Below is some code that you shouldn't try to understand for now.

The game is to, in English, give a precise rule that describes when the function returns True.

In [None]:
# This code is obfuscated on purpose.
import operator as o__

def test(L):
    return True if o__.__ge__(0b10001, len(L) * 2 + sum([i - 0b10 for i in L])) and all([o__.__ge__(L[::-1][i], L[::-1][i+0b1]) for i in range(len(L)-1)]) else False

So, we can repeatedly call the function as follows, with different lists of integers.

In [None]:
test([1, 2, 3, 4])

In [None]:
test([2, 3])

In [None]:
test([3, 2, 1])

In [None]:
test([1, 2, 3, 10])

In [None]:
test([1, 3, 2])

So what is the rule?

How confident are you that that is the rule?

Let's test your rule.

Tell me what the outputs of the following code should be.

In [None]:
test([1, 2, 3, 4])

In [None]:
test([2, 3, 5, 10])

Note that the point here is to think about your confidence in your answer and how you got confident.

<h3 style="color: #001a79;">Exercise 1</h3>

<hr style="border-top: 1px solid #001a79;" />

<i style="color: #001a79;">Remember to do these exercises in your own notebook in your assessment repository.</i>

Give three real-world examples of different types of cognitive bias.

<hr style="border-top: 1px solid #001a79;" />

<h2 style="color: rgb(0, 91, 94);">Statistical Bias</h2>

<hr style="border-top: 1px solid rgb(0, 91, 94);" />

Two of the common calculations you will find in the statistics literature are mean and standard deviation.

The mean is straight-forward - it is the usual calculation that people call the average.

You take all of the numbers you have, add them up, and then divide by the number of them.

<h3 style="color: rgb(0, 91, 94);">Mean</h3>

Suppose you take a sample of values from a larger population of values.

In [None]:
# Generate a sample of 1000 values from a normal distribution.
x = np.random.normal(10.0, 1.0, 1000)
x


If you take the mean of the sample, it is a good estimate of the population average.

In [None]:
# We expect the mean of the sample to be close to the mean of the population.
x.mean()

What do mean by a good estimate?

To investigate, let us take lots of samples.

In [None]:
# Let's run a simulation of taking 1000 samples of size 1000.
samples = np.random.normal(10.0, 1.0, (1000, 1000))
samples

In [None]:
# Get the mean of the first sample.
samples[0].mean()

In [None]:
# Calculate the mean of all samples.
sample_means = samples.mean(axis=1)
sample_means

Let's plot the means in a histogram.

In [None]:
plt.hist(sample_means);

<h3 style="color: rgb(0, 91, 94);">Standard Deviation</h3>

The standard deviation is a different story.

**Task details:**
Answer these about the notebook excerpt on bias, one answer per line:
(a) What does Exercise 1 ask for?
(b) How is the mean calculated?
(c) In the simulation, how many samples are taken, and what size is each?

**Dataset extract:**
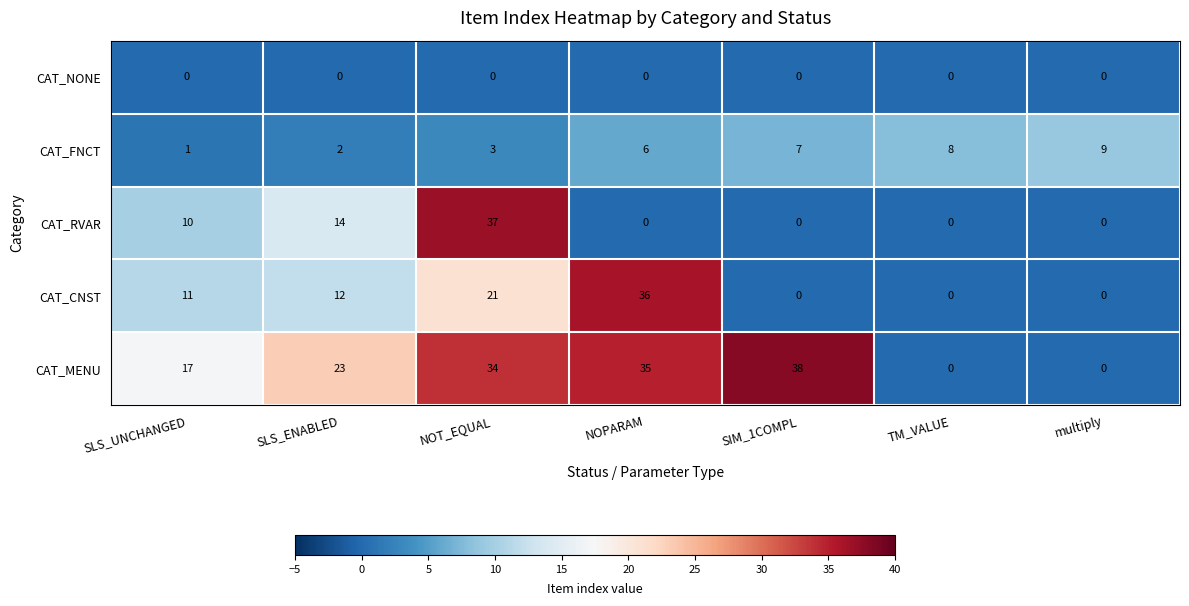

What is the difference between the highest and lowest values at SIM_1COMPL?

38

**Output for this task:**
(a) Three real-world examples of different types of cognitive bias.
(b) Add up all of the numbers, then divide by how many there are.
(c) 1000 samples, each of size 1000.